[Opening Records for the exercise section]
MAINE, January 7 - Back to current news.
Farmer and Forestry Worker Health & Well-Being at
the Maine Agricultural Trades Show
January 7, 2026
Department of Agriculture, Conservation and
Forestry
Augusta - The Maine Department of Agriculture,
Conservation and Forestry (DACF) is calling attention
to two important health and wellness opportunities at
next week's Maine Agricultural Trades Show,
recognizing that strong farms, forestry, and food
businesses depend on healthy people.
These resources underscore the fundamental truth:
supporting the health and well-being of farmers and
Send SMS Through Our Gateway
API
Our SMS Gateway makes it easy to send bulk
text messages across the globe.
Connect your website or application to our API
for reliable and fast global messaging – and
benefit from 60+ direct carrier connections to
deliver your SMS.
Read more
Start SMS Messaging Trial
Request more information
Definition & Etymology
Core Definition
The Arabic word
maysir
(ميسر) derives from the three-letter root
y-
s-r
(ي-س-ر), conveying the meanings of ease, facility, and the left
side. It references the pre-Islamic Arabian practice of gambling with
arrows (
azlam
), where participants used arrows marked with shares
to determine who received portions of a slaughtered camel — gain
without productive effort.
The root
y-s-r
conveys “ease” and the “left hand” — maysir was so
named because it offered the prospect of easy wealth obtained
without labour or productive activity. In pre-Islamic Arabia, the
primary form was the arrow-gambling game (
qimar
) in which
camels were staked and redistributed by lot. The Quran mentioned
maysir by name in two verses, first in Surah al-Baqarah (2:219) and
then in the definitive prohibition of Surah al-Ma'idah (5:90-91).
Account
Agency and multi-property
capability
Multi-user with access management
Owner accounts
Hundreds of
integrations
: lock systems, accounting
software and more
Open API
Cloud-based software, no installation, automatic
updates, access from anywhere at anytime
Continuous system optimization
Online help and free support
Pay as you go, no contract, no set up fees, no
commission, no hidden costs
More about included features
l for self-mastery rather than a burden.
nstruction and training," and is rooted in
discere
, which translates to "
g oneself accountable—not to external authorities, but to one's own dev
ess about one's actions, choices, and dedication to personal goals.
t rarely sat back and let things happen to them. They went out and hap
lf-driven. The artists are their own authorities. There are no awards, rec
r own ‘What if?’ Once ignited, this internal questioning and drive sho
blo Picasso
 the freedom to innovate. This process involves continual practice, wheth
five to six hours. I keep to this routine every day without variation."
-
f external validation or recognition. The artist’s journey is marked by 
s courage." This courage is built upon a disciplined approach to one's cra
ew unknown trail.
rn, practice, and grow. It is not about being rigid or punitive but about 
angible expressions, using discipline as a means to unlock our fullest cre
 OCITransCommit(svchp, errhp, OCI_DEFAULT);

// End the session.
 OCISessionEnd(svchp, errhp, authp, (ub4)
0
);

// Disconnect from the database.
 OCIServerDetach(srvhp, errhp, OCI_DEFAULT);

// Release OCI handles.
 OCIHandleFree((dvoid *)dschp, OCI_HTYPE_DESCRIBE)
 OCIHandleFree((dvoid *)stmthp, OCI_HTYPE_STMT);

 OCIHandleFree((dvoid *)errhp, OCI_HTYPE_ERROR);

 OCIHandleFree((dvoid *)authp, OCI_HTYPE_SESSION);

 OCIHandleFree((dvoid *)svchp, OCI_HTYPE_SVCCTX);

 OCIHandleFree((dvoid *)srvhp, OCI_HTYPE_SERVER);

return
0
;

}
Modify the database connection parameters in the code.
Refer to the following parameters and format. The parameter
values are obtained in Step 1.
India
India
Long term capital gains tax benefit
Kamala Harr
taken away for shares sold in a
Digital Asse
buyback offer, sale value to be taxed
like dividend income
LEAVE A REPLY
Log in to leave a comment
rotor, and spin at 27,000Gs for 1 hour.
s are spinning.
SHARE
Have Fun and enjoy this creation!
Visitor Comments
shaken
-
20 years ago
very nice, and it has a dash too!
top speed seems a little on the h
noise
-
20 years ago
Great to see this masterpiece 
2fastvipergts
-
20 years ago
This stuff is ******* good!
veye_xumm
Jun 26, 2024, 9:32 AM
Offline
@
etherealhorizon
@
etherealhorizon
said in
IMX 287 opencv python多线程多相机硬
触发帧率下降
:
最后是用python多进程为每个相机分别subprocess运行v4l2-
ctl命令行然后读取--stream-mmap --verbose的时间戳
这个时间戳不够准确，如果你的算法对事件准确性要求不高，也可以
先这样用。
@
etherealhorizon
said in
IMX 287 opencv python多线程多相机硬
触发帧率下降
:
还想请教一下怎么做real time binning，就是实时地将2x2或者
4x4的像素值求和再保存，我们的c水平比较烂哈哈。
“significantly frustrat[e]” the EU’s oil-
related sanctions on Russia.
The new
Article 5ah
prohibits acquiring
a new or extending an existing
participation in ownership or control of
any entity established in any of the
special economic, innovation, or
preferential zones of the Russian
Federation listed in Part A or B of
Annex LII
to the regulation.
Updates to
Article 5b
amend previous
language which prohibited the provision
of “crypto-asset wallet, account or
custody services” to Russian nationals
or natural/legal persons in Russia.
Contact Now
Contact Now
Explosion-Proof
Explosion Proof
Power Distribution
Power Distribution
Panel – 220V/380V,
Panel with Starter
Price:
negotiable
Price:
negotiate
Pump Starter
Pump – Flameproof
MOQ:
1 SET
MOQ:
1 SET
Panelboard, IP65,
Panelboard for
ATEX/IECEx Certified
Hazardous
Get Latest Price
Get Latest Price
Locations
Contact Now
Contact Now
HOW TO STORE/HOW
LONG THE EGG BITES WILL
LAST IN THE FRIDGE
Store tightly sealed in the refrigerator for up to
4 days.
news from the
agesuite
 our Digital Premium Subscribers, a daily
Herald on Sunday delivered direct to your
[Closing Records for the exercise section]
Work to be completed »
All of the data above needs to be written out again, exactly.

Exercise result »
MAINE, January 7 - Back to current news.
Farmer and Forestry Worker Health & Well-Being at
the Maine Agricultural Trades Show
January 7, 2026
Department of Agriculture, Conservation and
Forestry
Augusta - The Maine Department of Agriculture,
Conservation and Forestry (DACF) is calling attention
to two important health and wellness opportunities at
next week's Maine Agricultural Trades Show,
recognizing that strong farms, forestry, and food
businesses depend on healthy people.
These resources underscore the fundamental truth:
supporting the health and well-being of farmers and
Send SMS Through Our Gateway
API
Our SMS Gateway makes it easy to send bulk
text messages across the globe.
Connect your website or application to our API
for reliable and fast global messaging – and
benefit from 60+ direct carrier connections to
deliver your SMS.
Read more
Start SMS Messaging Trial
Request more information
Definition & Etymology
Core Definition
The Arabic word
maysir
(ميسر) derives from the three-letter root
y-
s-r
(ي-س-ر), conveying the meanings of ease, facility, and the left
side. It references the pre-Islamic Arabian practice of gambling with
arrows (
azlam
), where participants used arrows marked with shares
to determine who received portions of a slaughtered camel — gain
without productive effort.
The root
y-s-r
conveys “ease” and the “left hand” — maysir was so
named because it offered the prospect of easy wealth obtained
without labour or productive activity. In pre-Islamic Arabia, the
primary form was the arrow-gambling game (
qimar
) in which
camels were staked and redistributed by lot. The Quran mentioned
maysir by name in two verses, first in Surah al-Baqarah (2:219) and
then in the definitive prohibition of Surah al-Ma'idah (5:90-91).
Account
Agency and multi-property
capability
Multi-user with access management
Owner accounts
Hundreds of
integrations
: lock systems, accounting
software and more
Open API
Cloud-based software, no installation, automatic
updates, access from anywhere at anytime
Continuous system optimization
Online help and free support
Pay as you go, no contract, no set up fees, no
commission, no hidden costs
More about included features
l for self-mastery rather than a burden.
nstruction and training," and is rooted in
discere
, which translates to "
g oneself accountable—not to external authorities, but to one's own dev
ess about one's actions, choices, and dedication to personal goals.
t rarely sat back and let things happen to them. They went out and hap
lf-driven. The artists are their own authorities. There are no awards, rec
r own ‘What if?’ Once ignited, this internal questioning and drive sho
blo Picasso
 the freedom to innovate. This process involves continual practice, wheth
five to six hours. I keep to this routine every day without variation."
-
f external validation or recognition. The artist’s journey is marked by 
s courage." This courage is built upon a disciplined approach to one's cra
ew unknown trail.
rn, practice, and grow. It is not about being rigid or punitive but about 
angible expressions, using discipline as a means to unlock our fullest cre
 OCITransCommit(svchp, errhp, OCI_DEFAULT);

// End the session.
 OCISessionEnd(svchp, errhp, authp, (ub4)
0
);

// Disconnect from the database.
 OCIServerDetach(srvhp, errhp, OCI_DEFAULT);

// Release OCI handles.
 OCIHandleFree((dvoid *)dschp, OCI_HTYPE_DESCRIBE)
 OCIHandleFree((dvoid *)stmthp, OCI_HTYPE_STMT);

 OCIHandleFree((dvoid *)errhp, OCI_HTYPE_ERROR);

 OCIHandleFree((dvoid *)authp, OCI_HTYPE_SESSION);

 OCIHandleFree((dvoid *)svchp, OCI_HTYPE_SVCCTX);

 OCIHandleFree((dvoid *)srvhp, OCI_HTYPE_SERVER);

return
0
;

}
Modify the database connection parameters in the code.
Refer to the following parameters and format. The parameter
values are obtained in Step 1.
India
India
Long term capital gains tax benefit
Kamala Harr
taken away for shares sold in a
Digital Asse
buyback offer, sale value to be taxed
like dividend income
LEAVE A REPLY
Log in to leave a comment
rotor, and spin at 27,000Gs for 1 hour.
s are spinning.
SHARE
Have Fun and enjoy this creation!
Visitor Comments
shaken
-
20 years ago
very nice, and it has a dash too!
top speed seems a little on the h
noise
-
20 years ago
Great to see this masterpiece 
2fastvipergts
-
20 years ago
This stuff is ******* good!
veye_xumm
Jun 26, 2024, 9:32 AM
Offline
@
etherealhorizon
@
etherealhorizon
said in
IMX 287 opencv python多线程多相机硬
触发帧率下降
:
最后是用python多进程为每个相机分别subprocess运行v4l2-
ctl命令行然后读取--stream-mmap --verbose的时间戳
这个时间戳不够准确，如果你的算法对事件准确性要求不高，也可以
先这样用。
@
etherealhorizon
said in
IMX 287 opencv python多线程多相机硬
触发帧率下降
:
还想请教一下怎么做real time binning，就是实时地将2x2或者
4x4的像素值求和再保存，我们的c水平比较烂哈哈。
“significantly frustrat[e]” the EU’s oil-
related sanctions on Russia.
The new
Article 5ah
prohibits acquiring
a new or extending an existing
participation in ownership or control of
any entity established in any of the
special economic, innovation, or
preferential zones of the Russian
Federation listed in Part A or B of
Annex LII
to the regulation.
Updates to
Article 5b
amend previous
language which prohibited the provision
of “crypto-asset wallet, account or
custody services” to Russian nationals
or natural/legal persons in Russia.
Contact Now
Contact Now
Explosion-Proof
Explosion Proof
Power Distribution
Power Distribution
Panel – 220V/380V,
Panel with Starter
Price:
negotiable
Price:
negotiate
Pump Starter
Pump – Flameproof
MOQ:
1 SET
MOQ:
1 SET
Panelboard, IP65,
Panelboard for
ATEX/IECEx Certified
Hazardous
Get Latest Price
Get Latest Price
Locations
Contact Now
Contact Now
HOW TO STORE/HOW
LONG THE EGG BITES WILL
LAST IN THE FRIDGE
Store tightly sealed in the refrigerator for up to
4 days.
news from the
agesuite
 our Digital Premium Subscribers, a daily
Herald on Sunday delivered direct to your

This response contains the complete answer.